Our 2020 Can-Am Maverick X3 X RS Turbo RR has been an unstoppable crowd favorite.

Our used Maverick X3 turned into a do-it-all machine.Zach Bowman

When it came time to put our own money on the table, we bought two rigs this year: a battered Can-Am Defender and a low-hour Maverick X3. That 2020 X3 X RS Turbo RR became an office favorite as it evolved from showroom stock to a well-modified machine capable of tackling whatever we threw at it. It also became our default for showing people exactly why we love side-by-sides. Out of the box, the big, 72-inch-wide Turbo RR is a rocket. Its 195 hp, turbocharged Rotax triple sounds great, and can punt the machine down a trail in a blur of forced-induction noise and fury.

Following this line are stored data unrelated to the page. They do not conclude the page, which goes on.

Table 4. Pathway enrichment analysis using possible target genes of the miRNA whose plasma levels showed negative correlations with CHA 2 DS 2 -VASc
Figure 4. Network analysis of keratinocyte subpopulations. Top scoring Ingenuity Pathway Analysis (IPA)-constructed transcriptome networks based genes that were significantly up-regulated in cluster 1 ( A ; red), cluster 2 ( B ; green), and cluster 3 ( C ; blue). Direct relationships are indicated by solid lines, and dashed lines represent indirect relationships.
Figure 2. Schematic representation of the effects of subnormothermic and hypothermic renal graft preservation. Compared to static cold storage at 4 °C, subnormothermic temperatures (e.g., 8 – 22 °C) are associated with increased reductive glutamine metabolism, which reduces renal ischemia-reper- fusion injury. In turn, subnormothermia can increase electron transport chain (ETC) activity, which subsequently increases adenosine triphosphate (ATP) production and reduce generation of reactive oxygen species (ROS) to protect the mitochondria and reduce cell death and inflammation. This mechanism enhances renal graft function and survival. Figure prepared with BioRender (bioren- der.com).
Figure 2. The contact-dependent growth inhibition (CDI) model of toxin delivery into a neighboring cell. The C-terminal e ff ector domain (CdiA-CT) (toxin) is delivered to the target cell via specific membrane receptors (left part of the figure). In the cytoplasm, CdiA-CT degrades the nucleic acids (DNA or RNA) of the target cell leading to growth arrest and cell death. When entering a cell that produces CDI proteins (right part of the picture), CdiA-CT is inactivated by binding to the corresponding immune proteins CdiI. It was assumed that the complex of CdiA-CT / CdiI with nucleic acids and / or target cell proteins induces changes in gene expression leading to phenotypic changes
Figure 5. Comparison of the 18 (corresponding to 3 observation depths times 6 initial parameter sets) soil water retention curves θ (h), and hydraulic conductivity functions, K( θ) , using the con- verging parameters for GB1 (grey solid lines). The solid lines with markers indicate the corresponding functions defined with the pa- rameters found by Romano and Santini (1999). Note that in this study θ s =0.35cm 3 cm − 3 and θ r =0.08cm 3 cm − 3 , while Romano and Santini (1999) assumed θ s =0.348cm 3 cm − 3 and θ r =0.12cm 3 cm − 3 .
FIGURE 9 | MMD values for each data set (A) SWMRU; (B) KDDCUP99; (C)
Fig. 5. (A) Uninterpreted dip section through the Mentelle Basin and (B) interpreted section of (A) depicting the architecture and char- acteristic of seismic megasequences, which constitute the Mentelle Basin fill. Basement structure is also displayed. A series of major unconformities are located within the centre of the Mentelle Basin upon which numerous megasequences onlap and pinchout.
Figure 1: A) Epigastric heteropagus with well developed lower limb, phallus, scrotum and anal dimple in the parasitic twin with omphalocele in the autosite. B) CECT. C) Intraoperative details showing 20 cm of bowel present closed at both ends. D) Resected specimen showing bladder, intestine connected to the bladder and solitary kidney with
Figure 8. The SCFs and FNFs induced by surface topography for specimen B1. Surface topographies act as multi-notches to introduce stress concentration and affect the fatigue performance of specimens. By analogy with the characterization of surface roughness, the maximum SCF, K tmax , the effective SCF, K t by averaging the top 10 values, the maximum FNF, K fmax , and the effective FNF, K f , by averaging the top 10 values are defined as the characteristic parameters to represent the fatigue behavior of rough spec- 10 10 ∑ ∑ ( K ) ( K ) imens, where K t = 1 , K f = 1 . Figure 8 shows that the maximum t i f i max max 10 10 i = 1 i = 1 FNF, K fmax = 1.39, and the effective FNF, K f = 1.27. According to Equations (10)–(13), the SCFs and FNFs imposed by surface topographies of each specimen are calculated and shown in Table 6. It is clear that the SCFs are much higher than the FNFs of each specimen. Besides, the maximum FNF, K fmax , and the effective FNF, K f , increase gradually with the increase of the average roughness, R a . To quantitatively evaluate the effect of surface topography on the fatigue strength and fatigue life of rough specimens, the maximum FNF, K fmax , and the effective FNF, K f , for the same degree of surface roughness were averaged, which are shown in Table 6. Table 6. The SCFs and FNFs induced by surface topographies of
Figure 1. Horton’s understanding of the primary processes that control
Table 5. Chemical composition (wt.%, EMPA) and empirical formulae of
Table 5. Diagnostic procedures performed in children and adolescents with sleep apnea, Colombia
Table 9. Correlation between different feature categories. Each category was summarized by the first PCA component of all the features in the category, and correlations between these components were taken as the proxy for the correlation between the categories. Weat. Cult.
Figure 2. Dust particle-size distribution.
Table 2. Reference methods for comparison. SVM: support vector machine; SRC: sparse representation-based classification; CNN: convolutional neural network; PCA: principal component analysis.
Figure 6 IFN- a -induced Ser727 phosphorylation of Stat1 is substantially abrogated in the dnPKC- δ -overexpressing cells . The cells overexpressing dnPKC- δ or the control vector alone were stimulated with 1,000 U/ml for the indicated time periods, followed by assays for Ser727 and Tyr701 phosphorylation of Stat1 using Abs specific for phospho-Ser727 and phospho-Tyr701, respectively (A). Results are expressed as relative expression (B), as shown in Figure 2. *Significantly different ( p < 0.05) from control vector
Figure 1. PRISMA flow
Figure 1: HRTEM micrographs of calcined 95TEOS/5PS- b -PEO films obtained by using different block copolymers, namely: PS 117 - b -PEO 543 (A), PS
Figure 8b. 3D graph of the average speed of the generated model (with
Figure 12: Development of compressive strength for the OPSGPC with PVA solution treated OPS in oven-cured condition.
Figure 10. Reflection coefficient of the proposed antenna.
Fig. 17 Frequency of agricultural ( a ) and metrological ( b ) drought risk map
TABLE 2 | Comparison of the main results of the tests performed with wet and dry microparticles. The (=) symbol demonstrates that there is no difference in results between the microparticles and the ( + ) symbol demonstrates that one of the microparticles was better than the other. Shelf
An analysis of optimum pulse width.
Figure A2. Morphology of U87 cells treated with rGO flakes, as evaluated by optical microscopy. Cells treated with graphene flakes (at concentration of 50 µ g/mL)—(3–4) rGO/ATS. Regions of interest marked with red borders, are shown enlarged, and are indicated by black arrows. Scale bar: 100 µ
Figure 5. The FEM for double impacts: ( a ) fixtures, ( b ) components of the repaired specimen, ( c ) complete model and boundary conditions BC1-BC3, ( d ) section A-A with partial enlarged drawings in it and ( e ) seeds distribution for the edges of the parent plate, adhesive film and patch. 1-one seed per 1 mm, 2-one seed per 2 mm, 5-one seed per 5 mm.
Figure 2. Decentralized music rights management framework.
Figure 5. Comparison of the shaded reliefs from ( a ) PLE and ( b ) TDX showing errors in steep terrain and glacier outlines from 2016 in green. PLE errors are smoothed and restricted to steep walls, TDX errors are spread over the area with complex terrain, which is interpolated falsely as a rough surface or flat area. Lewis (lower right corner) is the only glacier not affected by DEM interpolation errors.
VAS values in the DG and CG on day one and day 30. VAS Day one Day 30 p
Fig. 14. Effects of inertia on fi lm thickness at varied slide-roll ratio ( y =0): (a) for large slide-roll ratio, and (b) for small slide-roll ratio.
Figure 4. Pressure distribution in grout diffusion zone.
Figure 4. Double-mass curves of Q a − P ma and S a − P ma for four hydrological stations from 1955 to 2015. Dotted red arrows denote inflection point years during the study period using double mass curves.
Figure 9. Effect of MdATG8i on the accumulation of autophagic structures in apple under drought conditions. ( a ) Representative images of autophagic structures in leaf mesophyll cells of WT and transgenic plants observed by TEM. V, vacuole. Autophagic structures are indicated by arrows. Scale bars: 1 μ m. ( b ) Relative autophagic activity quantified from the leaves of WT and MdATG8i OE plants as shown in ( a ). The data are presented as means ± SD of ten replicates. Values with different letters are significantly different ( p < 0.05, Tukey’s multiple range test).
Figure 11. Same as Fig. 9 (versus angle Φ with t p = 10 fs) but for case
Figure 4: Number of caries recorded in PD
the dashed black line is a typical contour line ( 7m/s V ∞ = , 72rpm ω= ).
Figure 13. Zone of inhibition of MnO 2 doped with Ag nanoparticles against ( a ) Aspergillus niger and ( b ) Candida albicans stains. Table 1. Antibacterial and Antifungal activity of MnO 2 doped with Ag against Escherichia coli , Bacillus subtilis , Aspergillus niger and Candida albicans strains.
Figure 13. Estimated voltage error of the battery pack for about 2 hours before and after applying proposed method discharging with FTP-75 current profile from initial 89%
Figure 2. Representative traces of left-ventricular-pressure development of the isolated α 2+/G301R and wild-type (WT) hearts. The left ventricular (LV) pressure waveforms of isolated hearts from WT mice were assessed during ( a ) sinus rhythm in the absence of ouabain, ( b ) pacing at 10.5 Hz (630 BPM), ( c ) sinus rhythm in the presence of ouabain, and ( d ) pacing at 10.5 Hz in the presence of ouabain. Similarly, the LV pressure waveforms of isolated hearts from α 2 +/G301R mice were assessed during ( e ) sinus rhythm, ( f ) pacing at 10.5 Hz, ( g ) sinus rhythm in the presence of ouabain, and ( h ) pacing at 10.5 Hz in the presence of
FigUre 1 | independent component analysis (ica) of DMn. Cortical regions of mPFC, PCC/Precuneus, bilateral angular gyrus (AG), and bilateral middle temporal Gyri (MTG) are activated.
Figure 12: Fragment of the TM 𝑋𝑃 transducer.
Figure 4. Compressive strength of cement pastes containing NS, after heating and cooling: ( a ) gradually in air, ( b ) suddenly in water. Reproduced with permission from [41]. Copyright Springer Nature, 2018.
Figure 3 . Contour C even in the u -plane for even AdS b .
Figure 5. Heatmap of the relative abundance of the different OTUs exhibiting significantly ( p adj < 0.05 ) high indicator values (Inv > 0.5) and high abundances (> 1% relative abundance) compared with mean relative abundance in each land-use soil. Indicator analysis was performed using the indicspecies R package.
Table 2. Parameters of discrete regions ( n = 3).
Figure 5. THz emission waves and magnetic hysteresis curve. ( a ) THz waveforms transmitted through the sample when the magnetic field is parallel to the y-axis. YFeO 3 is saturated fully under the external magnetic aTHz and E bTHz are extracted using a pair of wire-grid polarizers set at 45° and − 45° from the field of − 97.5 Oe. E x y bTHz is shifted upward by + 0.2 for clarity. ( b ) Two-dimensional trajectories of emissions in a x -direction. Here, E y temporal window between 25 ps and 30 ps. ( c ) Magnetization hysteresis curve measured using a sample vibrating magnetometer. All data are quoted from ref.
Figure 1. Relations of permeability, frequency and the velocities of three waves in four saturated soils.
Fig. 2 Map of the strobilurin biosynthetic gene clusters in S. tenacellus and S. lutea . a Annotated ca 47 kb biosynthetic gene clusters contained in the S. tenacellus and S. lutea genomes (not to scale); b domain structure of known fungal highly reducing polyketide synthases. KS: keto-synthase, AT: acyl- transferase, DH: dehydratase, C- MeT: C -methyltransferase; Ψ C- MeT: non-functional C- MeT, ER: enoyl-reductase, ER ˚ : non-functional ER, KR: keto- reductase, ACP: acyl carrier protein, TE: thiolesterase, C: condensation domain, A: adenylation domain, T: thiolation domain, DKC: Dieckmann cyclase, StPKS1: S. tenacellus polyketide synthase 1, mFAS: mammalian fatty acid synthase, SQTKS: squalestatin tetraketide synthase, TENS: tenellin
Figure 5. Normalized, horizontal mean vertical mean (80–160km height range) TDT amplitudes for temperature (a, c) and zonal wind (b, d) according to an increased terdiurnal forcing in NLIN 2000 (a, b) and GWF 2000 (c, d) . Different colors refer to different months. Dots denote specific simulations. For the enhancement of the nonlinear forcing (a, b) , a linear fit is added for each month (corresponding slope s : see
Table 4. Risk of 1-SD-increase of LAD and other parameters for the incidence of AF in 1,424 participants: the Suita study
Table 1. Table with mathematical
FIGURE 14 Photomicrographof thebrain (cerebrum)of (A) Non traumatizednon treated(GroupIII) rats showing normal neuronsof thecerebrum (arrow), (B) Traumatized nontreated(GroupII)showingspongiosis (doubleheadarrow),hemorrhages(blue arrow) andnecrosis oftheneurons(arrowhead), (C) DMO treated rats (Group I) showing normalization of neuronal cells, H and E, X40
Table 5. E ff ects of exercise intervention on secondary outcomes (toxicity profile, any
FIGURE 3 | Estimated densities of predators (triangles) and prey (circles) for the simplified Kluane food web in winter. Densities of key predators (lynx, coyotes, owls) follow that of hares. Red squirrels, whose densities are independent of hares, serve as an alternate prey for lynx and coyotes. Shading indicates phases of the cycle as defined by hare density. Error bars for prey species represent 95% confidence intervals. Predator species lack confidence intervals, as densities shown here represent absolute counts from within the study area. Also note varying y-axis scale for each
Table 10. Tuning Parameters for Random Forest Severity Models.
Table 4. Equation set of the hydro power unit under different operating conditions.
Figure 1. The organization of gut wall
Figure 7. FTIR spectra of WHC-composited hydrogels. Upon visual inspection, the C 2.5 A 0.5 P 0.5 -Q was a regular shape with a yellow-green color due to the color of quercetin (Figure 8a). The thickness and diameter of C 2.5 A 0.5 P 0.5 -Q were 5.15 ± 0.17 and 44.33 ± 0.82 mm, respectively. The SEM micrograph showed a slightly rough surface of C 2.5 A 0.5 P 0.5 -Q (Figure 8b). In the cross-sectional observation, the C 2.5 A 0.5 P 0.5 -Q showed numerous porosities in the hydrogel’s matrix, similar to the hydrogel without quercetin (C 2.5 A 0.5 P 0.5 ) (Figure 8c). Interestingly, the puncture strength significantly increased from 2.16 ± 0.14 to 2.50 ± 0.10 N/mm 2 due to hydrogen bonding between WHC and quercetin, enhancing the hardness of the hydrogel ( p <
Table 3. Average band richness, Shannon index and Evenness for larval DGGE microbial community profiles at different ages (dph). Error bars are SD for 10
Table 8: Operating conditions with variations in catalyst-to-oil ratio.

It’s not normally this clean. Promise.Zach Bowman

But as we tweaked the machine to our needs, it became more than a one-trick rig. Ditching the stock tires for beefy 35-inch BFGoodrich KM3 Mud Terrain tires helped tame the X3′s razor-sharp throttle, and made it adept at navigating even the gnarliest climbs. This, from a rig designed for wide-open desert riding. A little armor, a few racks for storage, and we suddenly had a vehicle that could soak up days of riding, regardless of what that looked like.

That’s more like it.Justin W. Coffey

We’re getting ready to sell this machine to fund the next project (shout at contact@utvdriver.com if you’re interested), and there’s not a person on staff who isn’t bummed about it. After hours of riding and miles of hard track, the big X3 never failed to get us back to the trailhead, even if that required a little creativity once or twice. Its wild capability, impossible speed, and vicious looks made it a winner to us, even as competitors boasted more power and more advanced suspension. Proof that, at the end of the day, it’s about what the spec sheet says, but what you do with the rig in your garage that counts.